The decision to bookend the story with that incredible live performance made perfect sense to King and the team. The concert came at a pivotal moment as it brought the band back together after Mercury’s move to Germany, where he recorded two solo albums. It also came at a time when Mercury was at his lowest ebb, under the influence of Paul Prenter, surrounded by hangers-on who were exploiting Mercury’s generosity, and falling dangerously into a spiral of drug and alcohol abuse.
Queen‘s performance was a shot in the arm for the Live Aid organizers. “People were watching in the UK, but they weren’t calling in to pledge money, which was what the whole concert was about,” says King. “Freddie came on and did a set that the band had rehearsed for three weeks, so it was a perfect 20-minute set, and he brought everyone together. He made them realize what the event was all about.”
King believes Mercury’s multi-cultural background went some way to explaining why this happened. “I think Freddie was somebody who brought people together, no matter your race, your sexuality, your nationality; people joined together when Freddie came on stage. It was a moment that gave you the chills. When Freddie told people to phone in, people listened and started phoning in. Queen got the largest single donation, around £1million, which in those days was huge!”
Everyone has their own personal memories of the day, but it had a special significance for those who performed there, especially Brian May. “I can remember the rush, everything’s fast and it’s exciting,” he recalls. “Because it was a one-off and kind of terrifying in a very nice way. Like every gig, there was that great relief coming off the stage. You’re just glad nothing terrible happened, there were no train wrecks, and you’ve kind of acquitted yourself well. It was a great feeling, and I remember Bob Geldof was very pleased. It’s a great memory because everyone brushed their egos aside and supported and encouraged each other.”
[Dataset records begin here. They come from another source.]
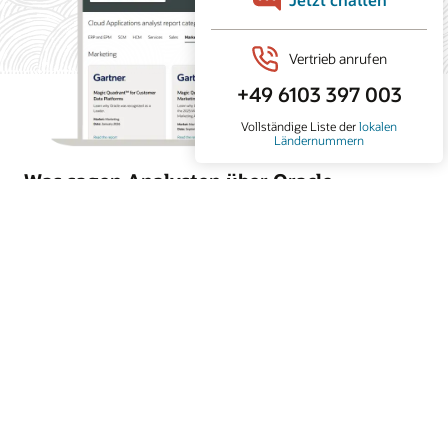
Was sagen Analysten über Oracle
Marketing?
Oracle Marketing unterstützt Unternehmen dabei,
Kundendaten zu vereinheitlichen, personalisierte
Kampagnen zu orchestrieren und Marketing- und
Vertriebsaktionen mit integrierter KI, agentenbasierte
Anwendungen und kontrollierter Customer Intelligence zu
koordinieren. Erfahren Sie, warum Branchenanalysten
Oracle für seine führende Rolle in den Bereichen
Kundendatenplattformen, B2B-Marketingautomatisierung
und Enterprise-Marketingausführung anerkennen.
Analystenberichte abrufen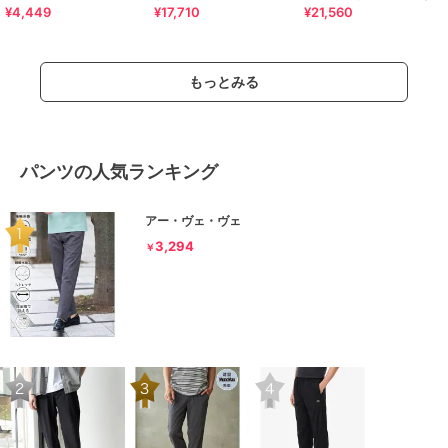
¥4,449
¥17,710
¥21,560
イ チノパンツ Slim
もっとみる
パンツの人気ランキング
アー・ヴェ・ヴェ
3,294
￥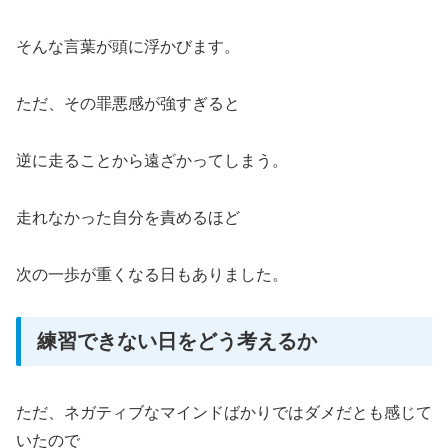
そんな言葉が頭に浮かびます。
ただ、その罪悪感が強すぎると
逆に走ることから遠ざかってしまう。
走れなかった自分を責めるほど
次の一歩が重くなる日もありました。
練習できない日をどう考えるか
ただ、ネガティブなマインドばかりではダメだとも感じて
いたので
Graham King has high hopes for the film and its message for the younger generation. “This is a really uplifting film,“ he says. “I hope that if there’s anyone in the audience who is confused or being bullied or feeling like an outcast, they would take to heart what Mary says to Freddie in the film: ‘Don’t you see who you can be? Anything you want to be.’ That’s a very important message in today’s world.”
But it’s also the music that King knows will capture the audience’s imagination. “I go to see a film because I want to feel it, not just see it. For me it was always, if we can get 500 people in a theater clapping and singing along to those powerful anthems that they grew up with and that are a part of their lives, then that’s a film experience. And I think we‘ve done just that. I want people to come out of this film and hug the person they’re next to and sing along with Queen songs. ‘We Will Rock You,’ ‘We Are The Champions,’ ‘Bohemian Rhapsody’–all these songs are larger-than-life and can’t help but put a smile on your face. I wanted to continue the legacy of Freddie Mercury and Queen, to show a younger generation who Freddie Mercury was, how the band survived through times, how the music business has changed, what it was like to make a record in those days, what it was like for four guys to meet and create that special sound. Freddie always called the band his family. And I think there’s no better time in the world to pass on the idea that we are all part of one family, no matter who we are or where we come from.”
Rami Malek agrees: “I hope that everyone leaves the film as inspired by Freddie’s story as I am, feeling confident, feeling inspired. That they know it’s okay to be who you are. I hope that they can sing as loudly as he can and own every truth of theirs, and not feel like they have to hide anything, but that they can just be, and enjoy exactly who they were meant to be.”